Refuting official denials of responsibility for the violence carried risks. So Ramírez lied to himself, pretending he would file away the manuscript when he finished, rather than publish it.

“When you sit down to write a book filled with fear, then you start to censor yourself,” Ramírez said. “And that’s the worst thing that can happen to literature: a bland book, a blank book.”

When Ramírez inevitably went ahead with publication, the consequences came. In addition to being accused of money laundering, conspiracy, undermining the nation and other trumped up charges that echoed those leveled against him by Somoza in the 1970s, earlier this year Ramírez, along with more than 300 others, was stripped of his citizenship.




He lets out a laugh recounting how arbitrary some of the regime’s steps against him have been — even his law degree was revoked.

“In Latin America, we’re children of exaggeration, everything is out of proportion — including punishment,” Ramírez said.

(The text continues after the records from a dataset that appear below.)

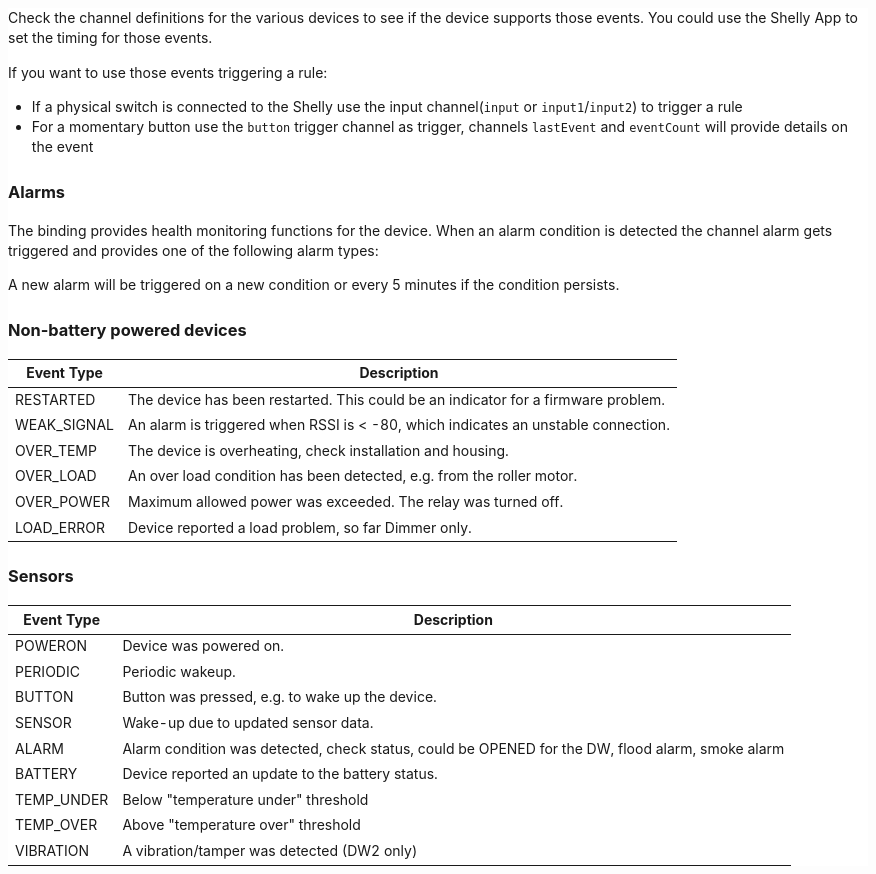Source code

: Check the channel definitions for the various devices to see if the device supports those events.
You could use the Shelly App to set the timing for those events. 

If you want to use those events triggering a rule:

- If a physical switch is connected to the Shelly use the input channel(`input` or `input1`/`input2`) to trigger a rule
- For a momentary button use the `button` trigger channel as trigger, channels `lastEvent` and `eventCount` will provide details on the event 

### Alarms

The binding provides health monitoring functions for the device.
When an alarm condition is detected the channel alarm gets triggered and provides one of the following alarm types:

A new alarm will be triggered on a new condition or every 5 minutes if the condition persists.

### Non-battery powered devices

|Event Type|Description|
|------------|-----------------------------------------------------------------------------------------------------------------|
|RESTARTED   |The device has been restarted. This could be an indicator for a firmware problem.                                |
|WEAK_SIGNAL |An alarm is triggered when RSSI is < -80, which indicates an unstable connection.                                |
|OVER_TEMP   |The device is overheating, check installation and housing.                                                       |
|OVER_LOAD   |An over load condition has been detected, e.g. from the roller motor.                                            |
|OVER_POWER  |Maximum allowed power was exceeded. The relay was turned off.                                                    |
|LOAD_ERROR  |Device reported a load problem, so far Dimmer only.                                                              |

### Sensors

|Event Type|Description|
|------------|-----------------------------------------------------------------------------------------------------------------|
|POWERON     |Device was powered on.                                                                                           |
|PERIODIC    |Periodic wakeup.                                                                                                 |
|BUTTON      |Button was pressed, e.g. to wake up the device.                                                                  |
|SENSOR      |Wake-up due to updated sensor data.                                                                              |
|ALARM       |Alarm condition was detected, check status, could be OPENED for the DW, flood alarm, smoke alarm                 |
|BATTERY     |Device reported an update to the battery status.                                                                 |
|TEMP_UNDER  |Below "temperature under" threshold                                                                              |
|TEMP_OVER   |Above "temperature over" threshold                                                                               |
|VIBRATION   |A vibration/tamper was detected (DW2 only)                                                                       |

He describes Inspector Morales as an alter ego, a former rebel who “grows old dreaming of a frustrated revolution that consumed a part of his youth.” While Ramírez comes across as a man no longer surprised by how petty power can be, and who would surely have rather spent a lifetime simply reading and writing, he was destined for a dual life.

As a 17-year-old law student, he helped co-found the literary journal Ventana in 1959, the same year that the Cuban Revolution’s triumph sent thousands of Nicaraguan protesters into the streets in hopes of similar change. The government response led to the deaths of four people, among them Ramírez’s friends and classmates.

As a leader of the so-called Group of 12 writers and public figures, he helped provide intellectual and moral support to the armed wing of the Sandinistas. The group’s return from exile in 1978 was considered a major milestone in Somoza’s downfall.

Ramírez worked closely with Ortega in the transitional government that succeeded Somoza, and served as vice president when Ortega became president in 1985. He and others eventually split with Ortega over his attempts to expand control of the Sandinista political machinery losing the presidency in 1990; Ramírez founded a dissenting branch of the party before renouncing his membership in the FSLN completely in 1995.

Ortega returned as president in 2007 — and quickly set about consolidating control. But the crackdown in 2018 marked a turning point, and in its aftermath the government has ratcheted up its harassment and persecution of independent media, religious leaders and opposition politicians.

“The situation is not any better,” said Tamara Taraciuk, who directs a program on democracy, human rights and law at the Inter-American Dialogue. “In fact, I would say it’s getting worse by the day.”

Accepting the Cervantes Prize for literature in April 2018, Ramírez dedicated his award to the young people then protesting Ortega’s government and to the memory of Nicaraguans who had recently “been murdered on the streets after demanding justice and democracy.”

Carlos Fonseca, a novelist and professor of Latin American literature at Cambridge University, places him in the tradition of Nicaraguan and Central American writers such as Giocanda Belli, Ernesto Cardenal and Rubén Darío.

“Sergio is always looking toward the poetic element,” Fonseca said, “but very much anchored in prose.” Detective fiction has allowed him to approach political themes from a new, and important, angle, Fonseca added.

“We are seeing state regimes as great storytellers, with the rise of fake news and false narratives,” he said. “And I think that those stories have to be countered by alternative stories, told from the perspective of writers like Sergio.”

Ramírez may no longer consider himself a protagonist in Nicaragua’s fight for democracy. But for young authors in Central America, especially, his voice remains as vital as ever. He has long promoted emerging writers, most notably through Centroamérica Cuenta, a literary festival he founded in Nicaragua in 2012. This year’s event was held in the Dominican Republic, and will move to Panama in 2024.

“Writing,” he said, “is about finding what story you can make out of that thing you heard on the street, in a coffee shop, an image you saw. It’s about having that antenna, picking up on what others miss.

“And in Latin America, there is a lot that can provoke.”